§ Work to be completed:
Set out the data below, from its first line up to and including the line containing "Reading: 300; °", as a Markdown table with the columns Row and Line, numbering each line and skipping any blank lines. Leave the pictures out of the table.

[Stored records]
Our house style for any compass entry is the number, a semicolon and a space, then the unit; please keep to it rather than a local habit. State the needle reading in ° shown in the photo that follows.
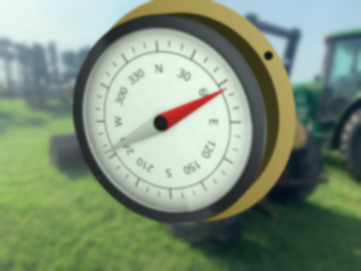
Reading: 65; °
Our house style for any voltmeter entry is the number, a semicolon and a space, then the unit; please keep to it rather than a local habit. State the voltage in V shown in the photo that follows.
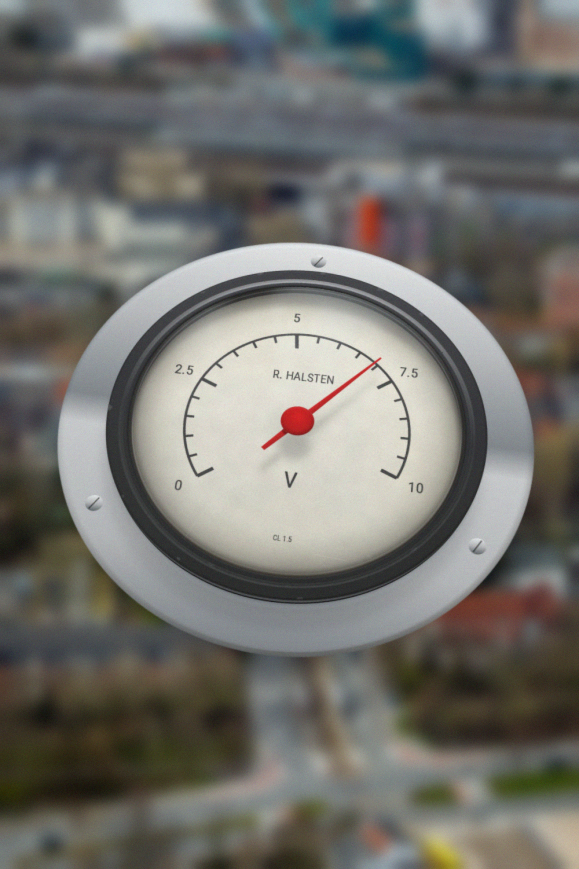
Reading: 7; V
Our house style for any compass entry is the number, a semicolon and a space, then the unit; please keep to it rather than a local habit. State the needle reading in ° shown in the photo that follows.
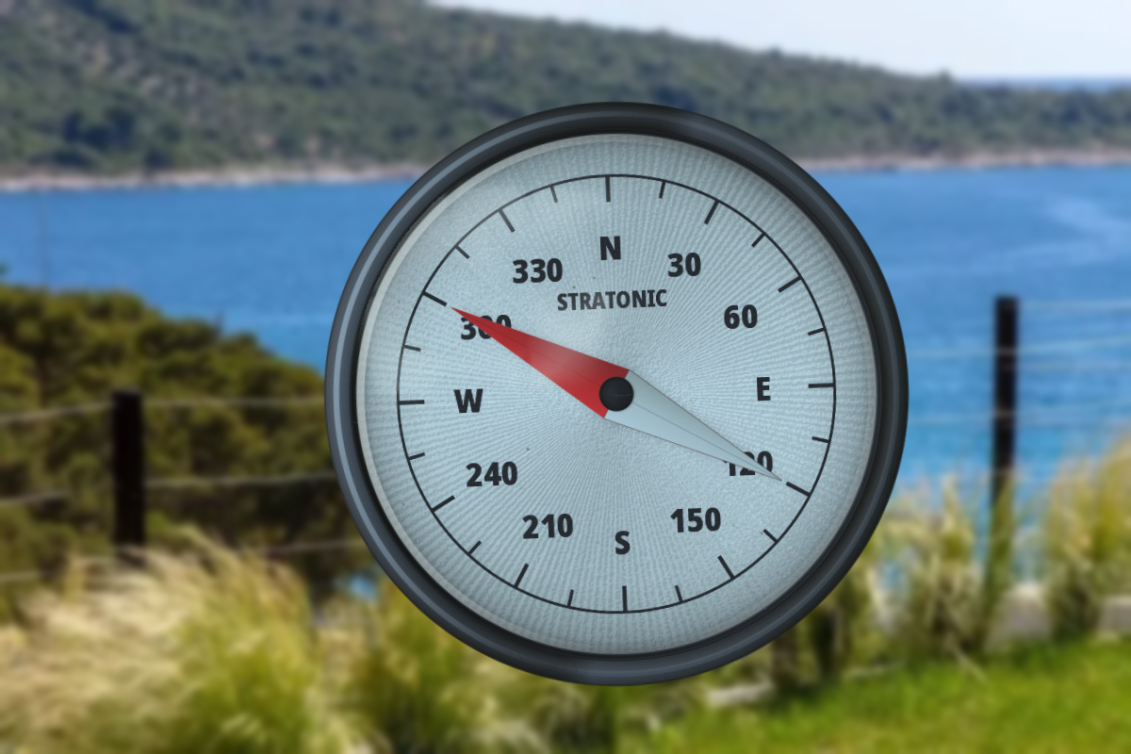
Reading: 300; °
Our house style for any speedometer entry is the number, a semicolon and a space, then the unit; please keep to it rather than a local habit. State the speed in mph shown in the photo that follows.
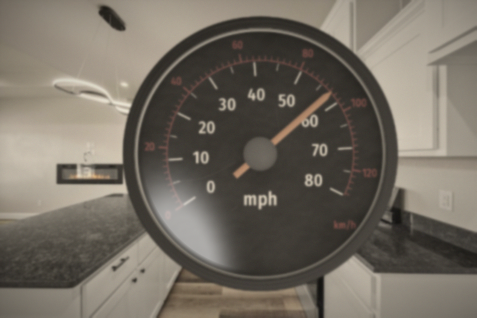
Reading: 57.5; mph
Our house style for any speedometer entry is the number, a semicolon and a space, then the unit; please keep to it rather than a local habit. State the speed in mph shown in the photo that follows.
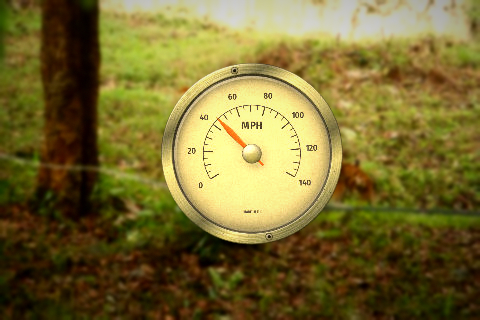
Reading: 45; mph
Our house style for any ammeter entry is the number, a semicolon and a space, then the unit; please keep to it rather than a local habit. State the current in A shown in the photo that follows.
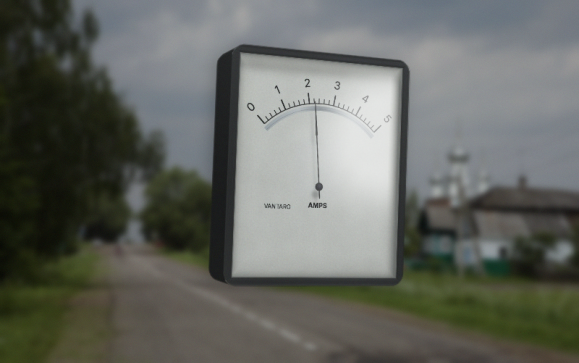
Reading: 2.2; A
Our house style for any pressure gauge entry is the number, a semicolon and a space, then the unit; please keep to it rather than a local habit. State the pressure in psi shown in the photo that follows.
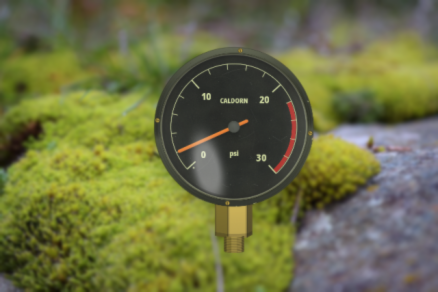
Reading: 2; psi
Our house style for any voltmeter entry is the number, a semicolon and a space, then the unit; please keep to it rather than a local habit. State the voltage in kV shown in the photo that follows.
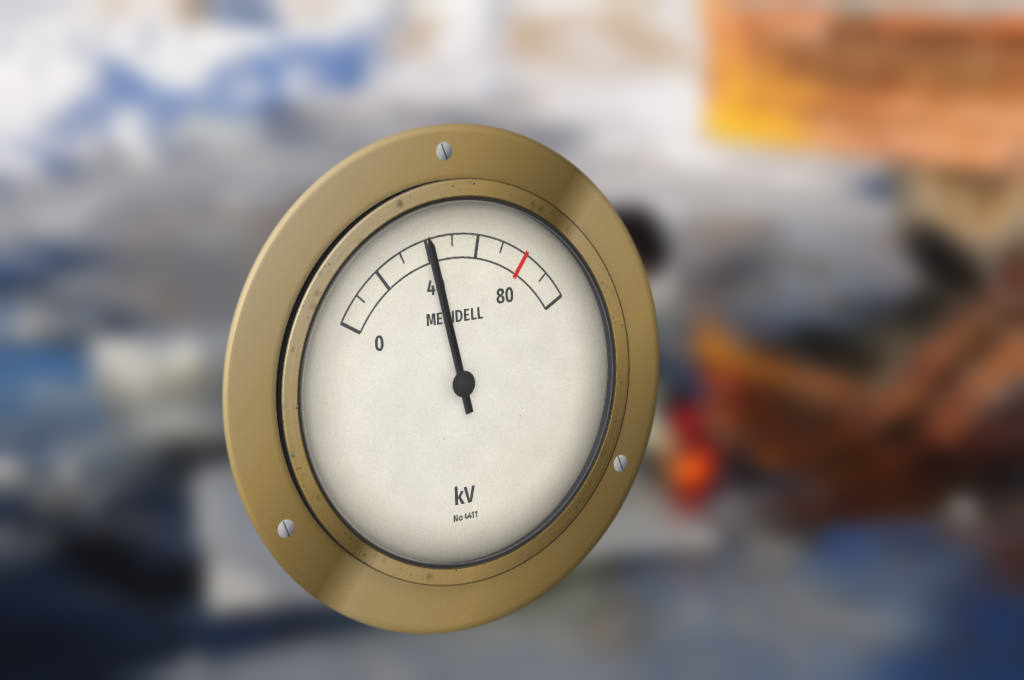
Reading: 40; kV
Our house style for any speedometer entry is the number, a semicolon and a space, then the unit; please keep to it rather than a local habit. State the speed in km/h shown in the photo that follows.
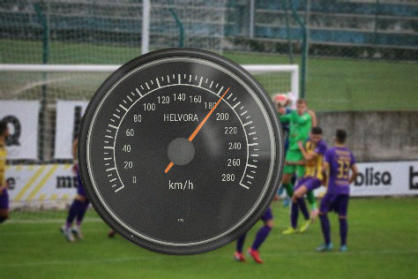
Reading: 185; km/h
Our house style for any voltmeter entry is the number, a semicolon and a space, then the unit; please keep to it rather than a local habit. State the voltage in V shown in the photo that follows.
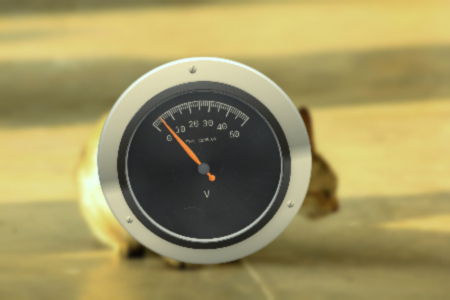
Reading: 5; V
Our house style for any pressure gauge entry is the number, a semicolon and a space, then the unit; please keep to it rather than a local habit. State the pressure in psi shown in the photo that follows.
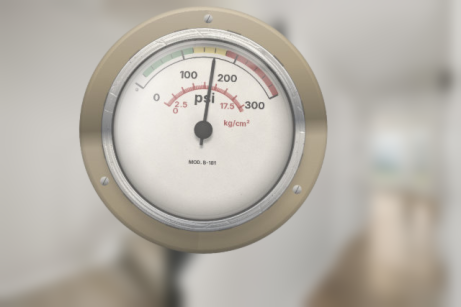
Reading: 160; psi
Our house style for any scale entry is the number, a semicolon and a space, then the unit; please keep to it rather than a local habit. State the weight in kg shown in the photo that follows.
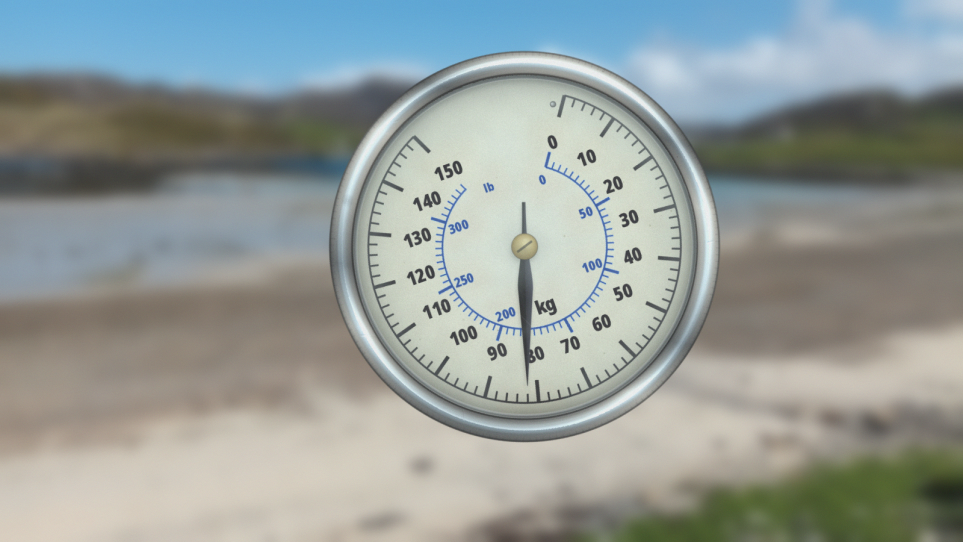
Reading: 82; kg
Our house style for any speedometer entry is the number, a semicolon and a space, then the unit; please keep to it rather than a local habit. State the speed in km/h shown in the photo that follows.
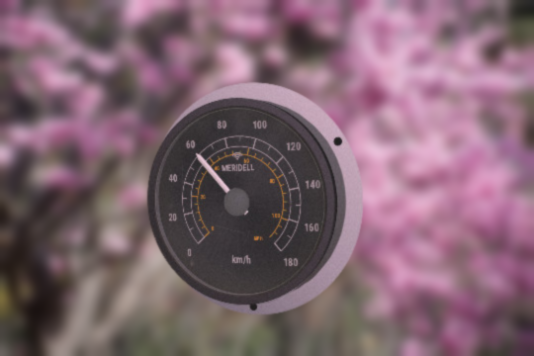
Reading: 60; km/h
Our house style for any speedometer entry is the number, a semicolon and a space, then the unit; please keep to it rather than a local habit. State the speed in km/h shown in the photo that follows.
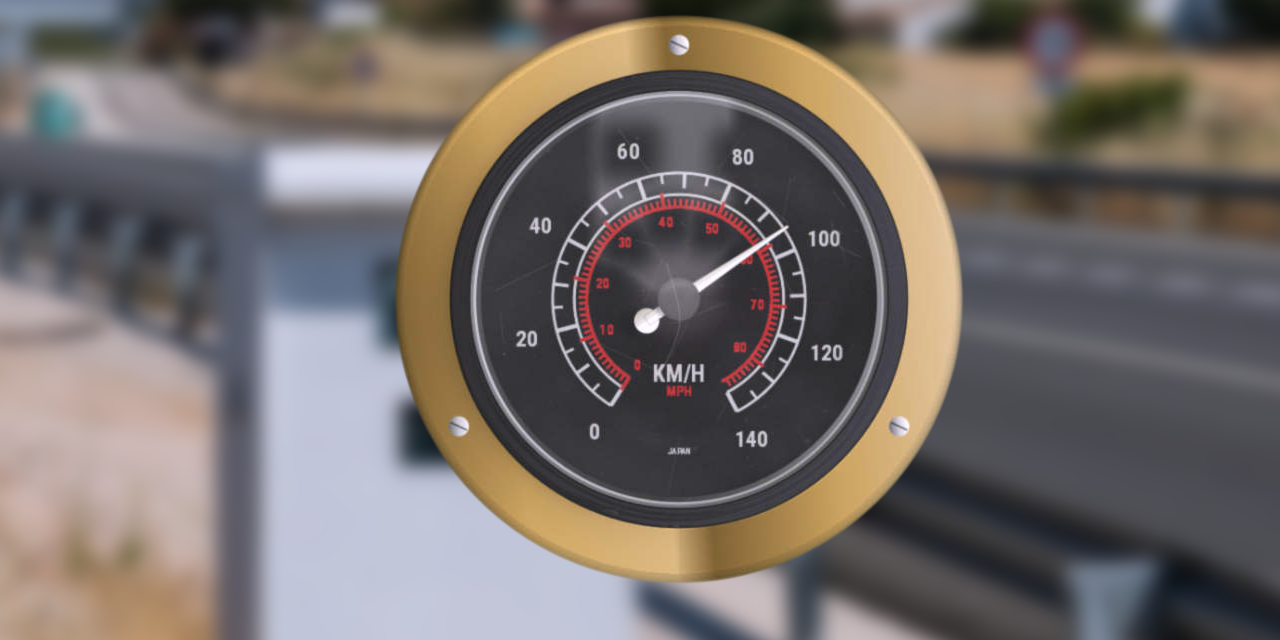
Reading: 95; km/h
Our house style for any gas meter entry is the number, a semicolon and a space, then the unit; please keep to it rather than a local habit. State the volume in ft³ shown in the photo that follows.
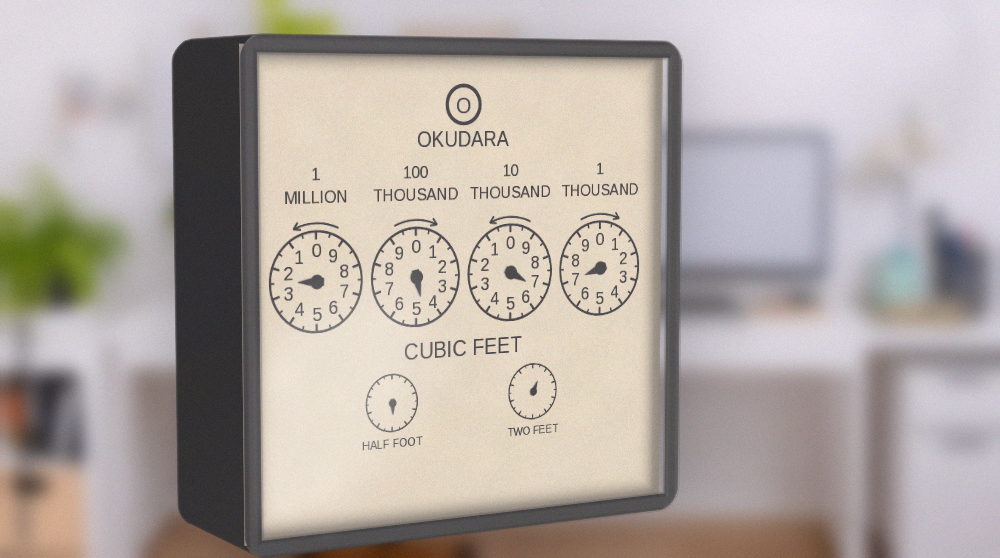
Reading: 246700; ft³
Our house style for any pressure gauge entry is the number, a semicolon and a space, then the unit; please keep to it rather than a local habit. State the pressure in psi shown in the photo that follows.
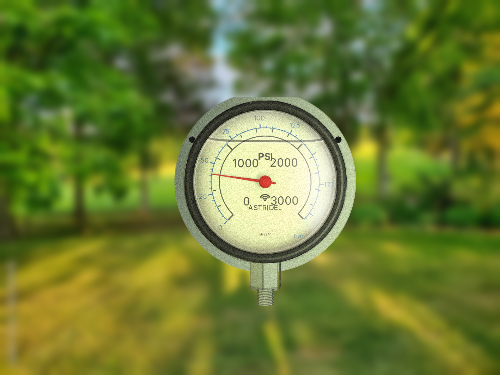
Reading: 600; psi
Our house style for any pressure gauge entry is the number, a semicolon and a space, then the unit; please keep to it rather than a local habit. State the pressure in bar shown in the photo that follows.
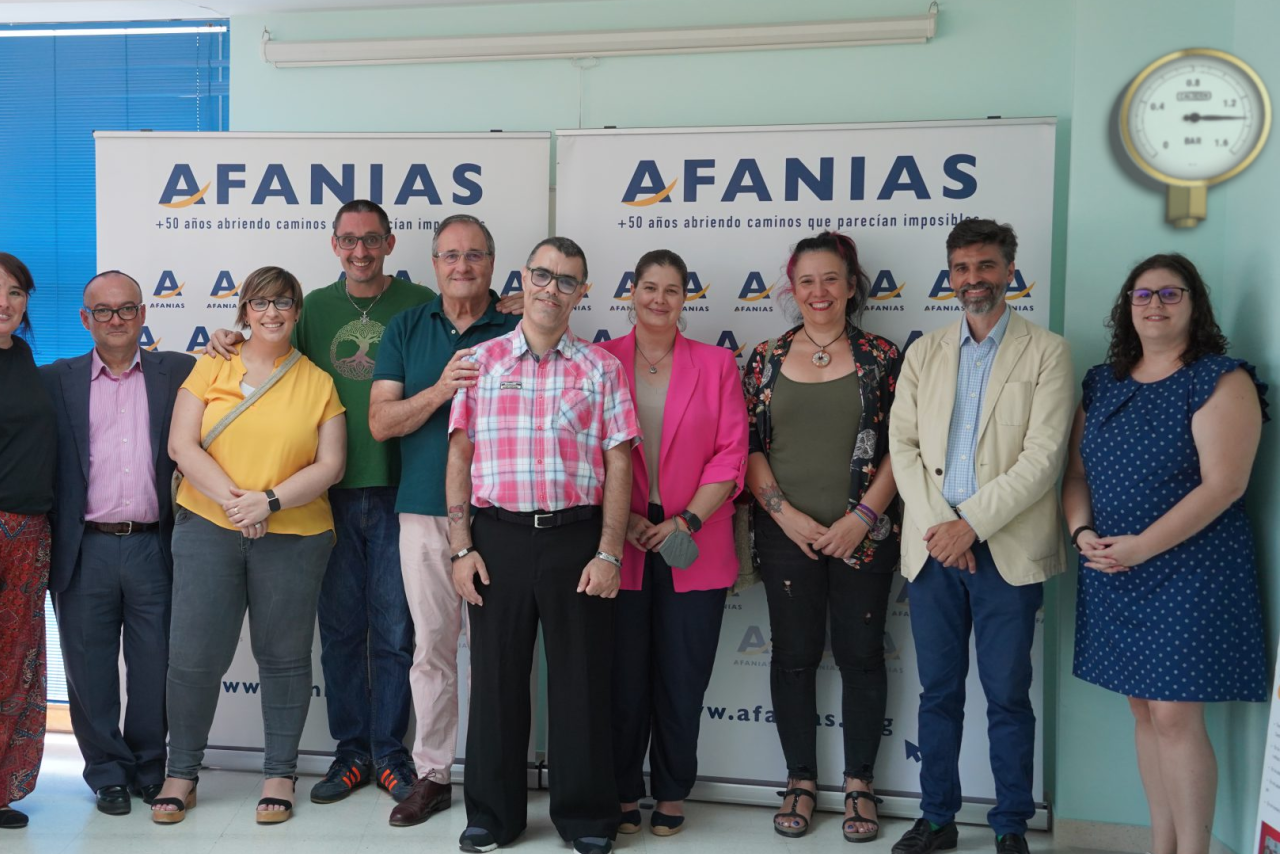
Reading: 1.35; bar
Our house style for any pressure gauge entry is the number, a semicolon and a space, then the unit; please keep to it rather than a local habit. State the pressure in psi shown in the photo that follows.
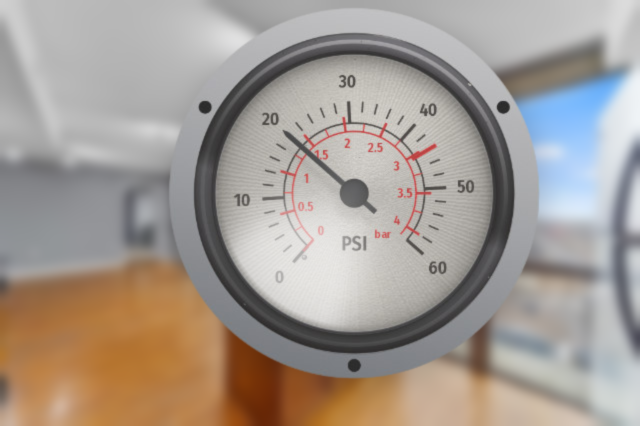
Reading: 20; psi
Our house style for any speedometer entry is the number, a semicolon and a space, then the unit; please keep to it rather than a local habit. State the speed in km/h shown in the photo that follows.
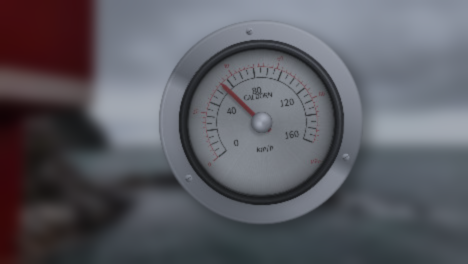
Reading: 55; km/h
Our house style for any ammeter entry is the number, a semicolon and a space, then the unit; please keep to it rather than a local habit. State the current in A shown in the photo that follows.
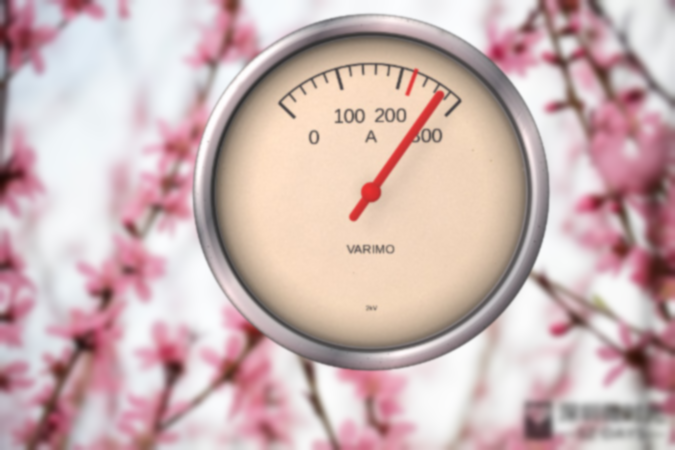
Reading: 270; A
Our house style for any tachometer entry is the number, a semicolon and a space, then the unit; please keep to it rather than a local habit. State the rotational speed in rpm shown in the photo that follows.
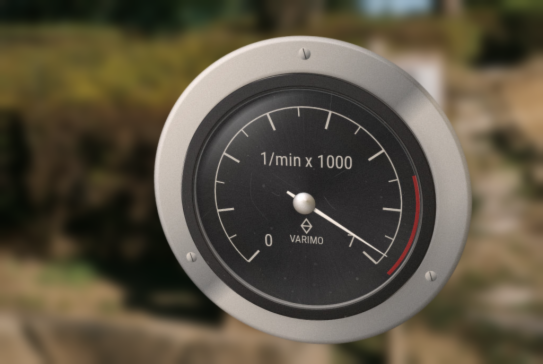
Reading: 6750; rpm
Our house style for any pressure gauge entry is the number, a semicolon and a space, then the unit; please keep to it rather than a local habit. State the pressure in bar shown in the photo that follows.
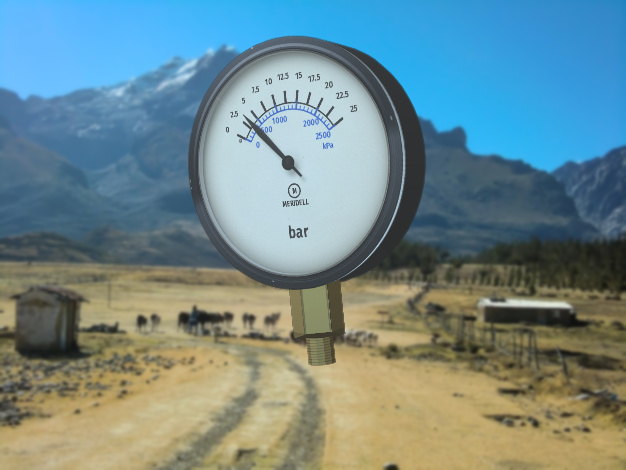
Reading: 3.75; bar
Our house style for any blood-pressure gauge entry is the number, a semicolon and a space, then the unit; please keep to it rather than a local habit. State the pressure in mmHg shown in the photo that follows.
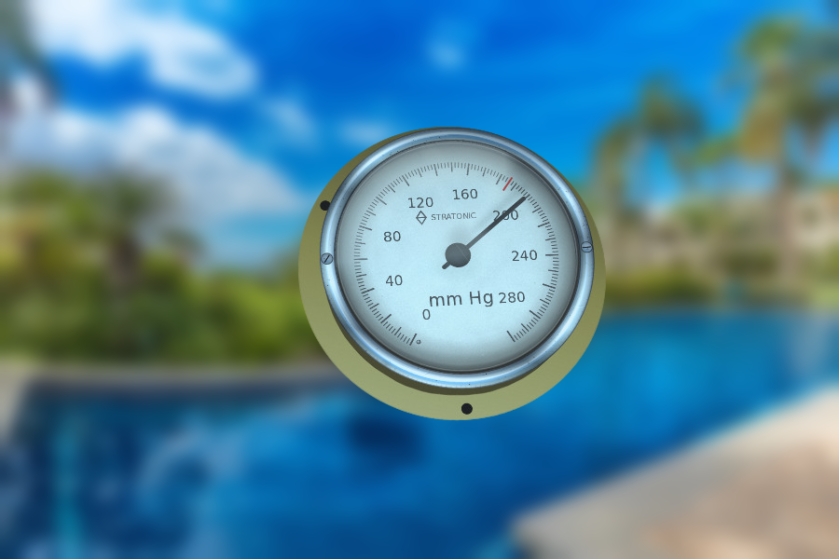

§ Your response:
| Row | Line |
|---|---|
| 1 | Our house style for any compass entry is the number, a semicolon and a space, then the unit; please keep to it rather than a local habit. State the needle reading in ° shown in the photo that follows. |
| 2 | Reading: 65; ° |
| 3 | Our house style for any voltmeter entry is the number, a semicolon and a space, then the unit; please keep to it rather than a local habit. State the voltage in V shown in the photo that follows. |
| 4 | Reading: 7; V |
| 5 | Our house style for any compass entry is the number, a semicolon and a space, then the unit; please keep to it rather than a local habit. State the needle reading in ° shown in the photo that follows. |
| 6 | Reading: 300; ° |